The Italian team first trialled the unreleased bike at the Three Days of De Panne, where the team said that the riders apparently enjoyed the improved braking that the Shimano RS785 hydraulic disc brakes had to offer.
None of the other teams we spoke to were willing to confirm if they would be using disc brakes in the race, although we know that there are new disc brakes on the way from both Canyon and Giant, so look out to see if any Katusha, Movistar, or Giant-Alpecin are using discs on Sunday.
However one bike that we probably won’t see in the Tour of Flanders is the new Specialized S-Works Venge ViAS Disc. We’ve seen spy shots posted on Twitter by Etixx-Quick Step rider Fernando Gaviria of the unreleased bike, but there was no sign of it when the team mechanic were preparing the team’s bikes on the eve of the race.
Watch: your essential guide to the Tour of Flanders
This is the first full season that disc brakes have been allowed in all UCI races, but teams have so far been reluctant to use the new technology. Dutch pro continental outfit Roompot-Oranje Peloton stated at the start of the season that they would be using disc brakes in all races this year, but many of their riders have now switched back to rim brakes due to “technical issues”.
Up close with the Merida Scultura Disc
This was the first time we’ve seen the Merida Scultura Disc out in the wild, and although Merida is not yet willing to give any details about the design of the frame itself, there are a number of things that are noticeable to the naked eye.
First off, the fork has been completely redesigned. This was necessary in order for the carbon to be able to cope with the asymmetric torque that disc brakes create, but the fork arms also look to be considerably more bowed than those on the rim brake Scultura that was released last year. We assume this is to improve front end comfort and to allow for greater tyre clearance (Lampre-Merida’s bike were equipped with wide 28mm Continental Pro Ltd tubular tyres ahead of the cobbles of the Tour of Flanders).
Such a major redesign doesn’t seem to have been needed at the rear. Merida had already done away with the brake bridges on last year’s Scultura by positioning the rear brake callipers underneath the bottom bracket, and looks to have mounted the rear disc brake caliper on the new bike on a metal brace that is placed around the chainstays, rather than screwing the caliper into the frame itself.

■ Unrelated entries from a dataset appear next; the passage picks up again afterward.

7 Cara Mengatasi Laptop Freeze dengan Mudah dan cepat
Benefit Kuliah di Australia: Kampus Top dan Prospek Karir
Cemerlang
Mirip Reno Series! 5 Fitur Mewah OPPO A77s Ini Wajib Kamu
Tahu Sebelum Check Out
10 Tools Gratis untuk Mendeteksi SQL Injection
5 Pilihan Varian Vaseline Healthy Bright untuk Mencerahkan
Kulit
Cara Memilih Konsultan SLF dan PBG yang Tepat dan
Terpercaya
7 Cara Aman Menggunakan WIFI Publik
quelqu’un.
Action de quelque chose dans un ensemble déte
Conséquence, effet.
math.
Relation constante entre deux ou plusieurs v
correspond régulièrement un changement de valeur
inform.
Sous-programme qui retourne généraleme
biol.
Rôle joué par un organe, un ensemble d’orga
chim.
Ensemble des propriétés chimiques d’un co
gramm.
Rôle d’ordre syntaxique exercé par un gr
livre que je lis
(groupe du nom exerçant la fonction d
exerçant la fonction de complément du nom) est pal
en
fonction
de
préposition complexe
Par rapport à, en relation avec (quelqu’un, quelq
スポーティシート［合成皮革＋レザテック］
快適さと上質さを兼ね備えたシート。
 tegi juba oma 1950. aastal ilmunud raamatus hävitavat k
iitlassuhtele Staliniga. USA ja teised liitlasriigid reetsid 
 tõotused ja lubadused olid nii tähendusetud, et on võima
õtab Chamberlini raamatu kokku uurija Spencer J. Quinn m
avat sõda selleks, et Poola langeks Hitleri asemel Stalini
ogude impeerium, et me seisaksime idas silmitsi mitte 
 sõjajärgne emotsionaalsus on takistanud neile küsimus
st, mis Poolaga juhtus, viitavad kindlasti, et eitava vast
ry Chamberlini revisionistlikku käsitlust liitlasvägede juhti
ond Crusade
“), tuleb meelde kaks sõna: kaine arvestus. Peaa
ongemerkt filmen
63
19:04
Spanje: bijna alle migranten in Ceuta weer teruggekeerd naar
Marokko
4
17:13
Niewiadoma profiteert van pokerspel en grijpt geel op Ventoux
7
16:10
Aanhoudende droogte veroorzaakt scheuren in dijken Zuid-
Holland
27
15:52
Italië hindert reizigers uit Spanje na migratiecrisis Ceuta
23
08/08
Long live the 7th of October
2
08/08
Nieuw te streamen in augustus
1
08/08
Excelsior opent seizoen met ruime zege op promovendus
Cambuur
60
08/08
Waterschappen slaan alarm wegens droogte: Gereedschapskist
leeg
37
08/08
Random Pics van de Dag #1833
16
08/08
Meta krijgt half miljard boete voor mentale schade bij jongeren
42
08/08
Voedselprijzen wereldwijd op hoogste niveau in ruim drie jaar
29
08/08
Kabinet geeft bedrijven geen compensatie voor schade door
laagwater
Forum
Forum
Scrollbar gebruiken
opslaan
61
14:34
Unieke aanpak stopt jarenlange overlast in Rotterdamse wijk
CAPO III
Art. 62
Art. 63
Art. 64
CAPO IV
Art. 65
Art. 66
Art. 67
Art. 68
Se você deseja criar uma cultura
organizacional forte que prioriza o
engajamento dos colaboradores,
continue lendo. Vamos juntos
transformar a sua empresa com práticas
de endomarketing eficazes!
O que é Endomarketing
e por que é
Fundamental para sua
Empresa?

The other talking point is that the new Merida Scultura Disc will use R.A.T. (Rapid Axle Technology) thru axles, a technology which has previously only been used by Focus. Unlike normal thru axles, which have to be screwed into the fork, this design means that the skewers are pre-tensioned, with only a quarter turn needed to secure them in place. According to Focus, this means that wheel changes take roughly the same time as if the bike had a standard quick release system.
Lampre Merida’s bikes were also equipped with an unreleased disc brake version of Fulcrum’s Speed 40T wheels and the new Rotor 2INpower power meter. The bikes were also fitted with wider tyres, steel Elite bottle cages, and double-wrapped Prologo bar tape to help riders cope with the demands of racing over cobbles.